О, вот еще, о матери… Совсем смутно… помню дачу… нет, дачу не помню, — душистый табак по краю клумбы, удивительно сильный его аромат. Словно никогда уже больше не впивал этот сладостно-дурманящий дух… Еще озеро, близ которого находилась дача, и как мама заходила в воду, а я плакал, — этот ужас помню, когда она уплывала от меня. Там потом все и произошло, там, на даче, когда отец бросил нас. А ведь она, по рассказам, ох какая была шумная, энергичная, искусство — лишь метод агитации (ее отец был как раз художником, пусть небольшим, и все же), техника, наука — вот что должно служить опорой новому обществу. Долой «буржуазные пережитки» — будем служить переустройству мира. В нефтяной институт поступила, влюбилась в сокурсника, моего будущего отца…

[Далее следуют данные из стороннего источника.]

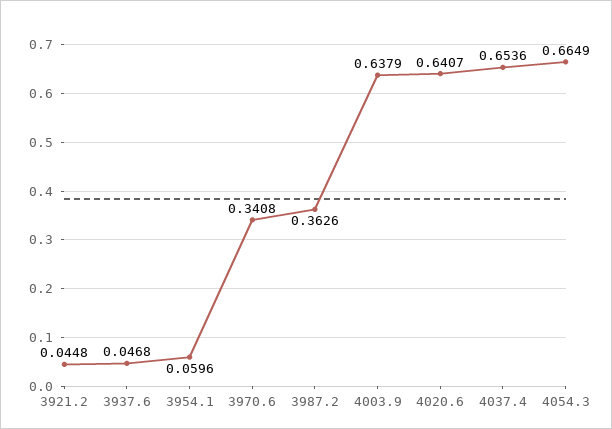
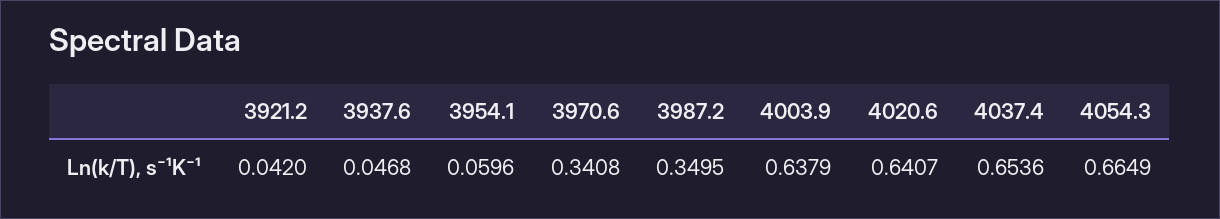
3921.2: 0.0448 -> 0.042
3987.2: 0.3626 -> 0.3495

Да, так вот… Меня побьют — подсторожу и камнем, и бежать. — Павел Ревмирович говорил, и — не странно ли, — в интонациях, в лице успокоенность появились. — Все проходные дворы, закоулки, чердаки — как свои пять пальцев. Лучше. Я и названий-то пальцев не знал в те темные мои годы и что пять их на руке. Не хотел знать. Зачем были мне новые трудные слова, с кем объясняться? Не желал я никакого общения.
Но что мне нравилось определенно, так это то, что внушаю страх, что разбегаются. Я подходил и ломал игрушки. Железным прутом, помню, выбил спицы у детского велосипеда. Я жил словно в красном тумане, наполненном бранью и тычками тетки, болью в выкрученных распухших ушах, в руках, спине, исполосованной ремешком, а еще злобой и голодом. Постоянно хотел есть. Голод, страх побоев и алчное стремление причинить боль другим. Ненавидел кошек, собак…
Он посмотрел долгим пристальным взглядом на Сергея. Сергей отвел глаза, уставился в угол палатки, не понимая, чего ради это ожесточенное саморазоблачение? Не понимая и дивясь, и исподволь проникаясь сочувствием.